● Problem details:
Beginning with the first line of the data below, set down each line exactly through the line that contains "18: (334, 274, 8.00)".

● Data extracts:
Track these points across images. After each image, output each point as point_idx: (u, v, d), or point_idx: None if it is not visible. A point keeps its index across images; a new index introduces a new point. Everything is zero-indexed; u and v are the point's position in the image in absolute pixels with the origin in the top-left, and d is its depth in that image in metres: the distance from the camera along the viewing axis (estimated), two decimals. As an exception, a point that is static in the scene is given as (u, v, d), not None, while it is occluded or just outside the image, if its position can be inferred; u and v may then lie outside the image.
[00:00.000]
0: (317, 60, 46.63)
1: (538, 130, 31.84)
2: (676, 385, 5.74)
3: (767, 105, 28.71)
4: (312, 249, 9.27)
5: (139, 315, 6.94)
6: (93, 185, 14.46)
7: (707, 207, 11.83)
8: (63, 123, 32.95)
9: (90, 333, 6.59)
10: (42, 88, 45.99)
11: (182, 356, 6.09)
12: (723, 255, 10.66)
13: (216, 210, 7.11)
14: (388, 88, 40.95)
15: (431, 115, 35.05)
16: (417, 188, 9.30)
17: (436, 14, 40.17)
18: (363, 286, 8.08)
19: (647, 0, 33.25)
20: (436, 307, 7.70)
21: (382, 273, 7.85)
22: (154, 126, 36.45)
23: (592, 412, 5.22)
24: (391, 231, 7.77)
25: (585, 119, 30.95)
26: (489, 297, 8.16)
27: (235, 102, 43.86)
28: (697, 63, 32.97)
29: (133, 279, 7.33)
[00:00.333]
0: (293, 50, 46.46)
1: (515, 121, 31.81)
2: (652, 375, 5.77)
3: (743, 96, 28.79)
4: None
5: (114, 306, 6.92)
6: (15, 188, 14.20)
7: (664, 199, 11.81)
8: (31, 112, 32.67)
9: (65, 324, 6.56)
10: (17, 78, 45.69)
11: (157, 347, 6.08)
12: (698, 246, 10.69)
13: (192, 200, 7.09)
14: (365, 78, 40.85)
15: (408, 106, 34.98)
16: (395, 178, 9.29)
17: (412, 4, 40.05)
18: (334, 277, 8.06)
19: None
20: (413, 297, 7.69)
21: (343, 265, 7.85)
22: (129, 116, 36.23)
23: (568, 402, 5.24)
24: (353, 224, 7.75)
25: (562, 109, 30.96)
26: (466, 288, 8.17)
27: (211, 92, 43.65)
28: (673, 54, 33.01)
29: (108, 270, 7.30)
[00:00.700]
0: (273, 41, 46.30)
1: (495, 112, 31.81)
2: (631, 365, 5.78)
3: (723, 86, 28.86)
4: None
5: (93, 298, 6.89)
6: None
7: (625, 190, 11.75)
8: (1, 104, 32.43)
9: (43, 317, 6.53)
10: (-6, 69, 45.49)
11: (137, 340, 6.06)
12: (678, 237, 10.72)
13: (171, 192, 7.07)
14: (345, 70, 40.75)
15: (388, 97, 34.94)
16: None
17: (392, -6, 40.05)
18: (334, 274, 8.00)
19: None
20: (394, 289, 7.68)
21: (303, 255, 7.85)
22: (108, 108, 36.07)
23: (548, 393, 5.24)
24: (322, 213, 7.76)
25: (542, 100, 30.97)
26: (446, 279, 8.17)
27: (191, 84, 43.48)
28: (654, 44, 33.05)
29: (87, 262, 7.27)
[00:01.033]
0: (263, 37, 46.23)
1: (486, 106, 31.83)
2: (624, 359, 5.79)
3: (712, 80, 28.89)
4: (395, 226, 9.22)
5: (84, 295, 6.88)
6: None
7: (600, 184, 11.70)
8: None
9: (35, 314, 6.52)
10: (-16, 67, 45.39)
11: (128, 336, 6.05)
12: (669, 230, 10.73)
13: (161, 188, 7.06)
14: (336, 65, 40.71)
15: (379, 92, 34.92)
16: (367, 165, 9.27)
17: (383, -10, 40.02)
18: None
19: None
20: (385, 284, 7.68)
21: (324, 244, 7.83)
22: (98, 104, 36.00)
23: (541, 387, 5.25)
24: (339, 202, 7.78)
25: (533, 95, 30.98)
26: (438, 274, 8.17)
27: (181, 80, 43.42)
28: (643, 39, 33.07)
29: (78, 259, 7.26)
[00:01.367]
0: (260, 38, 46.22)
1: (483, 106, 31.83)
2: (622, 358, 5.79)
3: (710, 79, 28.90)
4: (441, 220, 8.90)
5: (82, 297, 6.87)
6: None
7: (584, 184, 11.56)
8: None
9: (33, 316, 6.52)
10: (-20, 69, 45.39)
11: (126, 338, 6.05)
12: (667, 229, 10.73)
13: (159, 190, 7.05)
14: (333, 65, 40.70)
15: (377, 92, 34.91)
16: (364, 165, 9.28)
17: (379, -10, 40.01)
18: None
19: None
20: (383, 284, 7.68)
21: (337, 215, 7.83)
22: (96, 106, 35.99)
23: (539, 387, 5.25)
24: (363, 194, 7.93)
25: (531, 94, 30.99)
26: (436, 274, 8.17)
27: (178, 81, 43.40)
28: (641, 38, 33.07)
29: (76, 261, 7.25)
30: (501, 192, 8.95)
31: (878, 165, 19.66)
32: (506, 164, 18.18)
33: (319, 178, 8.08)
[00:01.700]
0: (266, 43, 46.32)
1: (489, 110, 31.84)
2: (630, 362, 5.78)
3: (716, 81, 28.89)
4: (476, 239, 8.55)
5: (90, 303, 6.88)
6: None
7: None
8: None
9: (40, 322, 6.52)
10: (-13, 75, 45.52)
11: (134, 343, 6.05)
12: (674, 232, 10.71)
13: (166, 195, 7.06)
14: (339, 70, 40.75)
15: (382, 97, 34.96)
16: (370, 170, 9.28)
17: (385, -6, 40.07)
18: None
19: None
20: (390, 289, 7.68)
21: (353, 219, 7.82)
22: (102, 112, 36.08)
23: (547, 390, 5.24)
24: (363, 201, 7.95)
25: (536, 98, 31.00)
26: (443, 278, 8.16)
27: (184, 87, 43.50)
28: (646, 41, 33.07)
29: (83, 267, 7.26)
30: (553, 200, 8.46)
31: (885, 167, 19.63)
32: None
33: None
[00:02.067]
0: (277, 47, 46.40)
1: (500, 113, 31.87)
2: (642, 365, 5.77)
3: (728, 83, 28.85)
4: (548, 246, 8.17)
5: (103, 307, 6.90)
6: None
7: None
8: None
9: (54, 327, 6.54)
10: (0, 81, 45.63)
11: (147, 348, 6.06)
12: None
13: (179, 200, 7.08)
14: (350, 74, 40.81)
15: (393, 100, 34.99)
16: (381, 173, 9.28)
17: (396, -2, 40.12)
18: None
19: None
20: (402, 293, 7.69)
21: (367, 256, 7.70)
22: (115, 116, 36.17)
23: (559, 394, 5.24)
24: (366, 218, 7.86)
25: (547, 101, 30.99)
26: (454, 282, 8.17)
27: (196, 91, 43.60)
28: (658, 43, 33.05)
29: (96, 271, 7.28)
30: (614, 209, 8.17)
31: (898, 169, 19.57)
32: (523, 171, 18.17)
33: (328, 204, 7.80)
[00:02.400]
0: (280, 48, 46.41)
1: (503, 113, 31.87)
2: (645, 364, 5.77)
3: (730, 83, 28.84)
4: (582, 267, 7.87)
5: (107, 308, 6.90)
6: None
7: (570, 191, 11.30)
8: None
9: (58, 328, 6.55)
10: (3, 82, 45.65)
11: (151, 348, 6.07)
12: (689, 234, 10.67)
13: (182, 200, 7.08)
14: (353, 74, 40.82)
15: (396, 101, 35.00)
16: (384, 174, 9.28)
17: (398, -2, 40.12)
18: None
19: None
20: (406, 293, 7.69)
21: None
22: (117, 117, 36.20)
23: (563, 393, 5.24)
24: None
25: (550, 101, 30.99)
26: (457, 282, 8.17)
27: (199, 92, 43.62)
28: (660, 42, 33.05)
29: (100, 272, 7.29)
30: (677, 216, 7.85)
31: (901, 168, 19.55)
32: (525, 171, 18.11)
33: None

● Result for this task:
Track these points across images. After each image, output each point as point_idx: (u, v, d), or point_idx: None if it is not visible. A point keeps its index across images; a new index introduces a new point. Everything is zero-indexed; u and v are the point's position in the image in absolute pixels with the origin in the top-left, and d is its depth in that image in metres: the distance from the camera along the viewing axis (estimated), two decimals. As an exception, a point that is static in the scene is given as (u, v, d), not None, while it is occluded or just outside the image, if its position can be inferred; u and v may then lie outside the image.
[00:00.000]
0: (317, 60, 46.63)
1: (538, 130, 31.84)
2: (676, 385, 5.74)
3: (767, 105, 28.71)
4: (312, 249, 9.27)
5: (139, 315, 6.94)
6: (93, 185, 14.46)
7: (707, 207, 11.83)
8: (63, 123, 32.95)
9: (90, 333, 6.59)
10: (42, 88, 45.99)
11: (182, 356, 6.09)
12: (723, 255, 10.66)
13: (216, 210, 7.11)
14: (388, 88, 40.95)
15: (431, 115, 35.05)
16: (417, 188, 9.30)
17: (436, 14, 40.17)
18: (363, 286, 8.08)
19: (647, 0, 33.25)
20: (436, 307, 7.70)
21: (382, 273, 7.85)
22: (154, 126, 36.45)
23: (592, 412, 5.22)
24: (391, 231, 7.77)
25: (585, 119, 30.95)
26: (489, 297, 8.16)
27: (235, 102, 43.86)
28: (697, 63, 32.97)
29: (133, 279, 7.33)
[00:00.333]
0: (293, 50, 46.46)
1: (515, 121, 31.81)
2: (652, 375, 5.77)
3: (743, 96, 28.79)
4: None
5: (114, 306, 6.92)
6: (15, 188, 14.20)
7: (664, 199, 11.81)
8: (31, 112, 32.67)
9: (65, 324, 6.56)
10: (17, 78, 45.69)
11: (157, 347, 6.08)
12: (698, 246, 10.69)
13: (192, 200, 7.09)
14: (365, 78, 40.85)
15: (408, 106, 34.98)
16: (395, 178, 9.29)
17: (412, 4, 40.05)
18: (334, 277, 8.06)
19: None
20: (413, 297, 7.69)
21: (343, 265, 7.85)
22: (129, 116, 36.23)
23: (568, 402, 5.24)
24: (353, 224, 7.75)
25: (562, 109, 30.96)
26: (466, 288, 8.17)
27: (211, 92, 43.65)
28: (673, 54, 33.01)
29: (108, 270, 7.30)
[00:00.700]
0: (273, 41, 46.30)
1: (495, 112, 31.81)
2: (631, 365, 5.78)
3: (723, 86, 28.86)
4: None
5: (93, 298, 6.89)
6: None
7: (625, 190, 11.75)
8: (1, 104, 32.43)
9: (43, 317, 6.53)
10: (-6, 69, 45.49)
11: (137, 340, 6.06)
12: (678, 237, 10.72)
13: (171, 192, 7.07)
14: (345, 70, 40.75)
15: (388, 97, 34.94)
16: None
17: (392, -6, 40.05)
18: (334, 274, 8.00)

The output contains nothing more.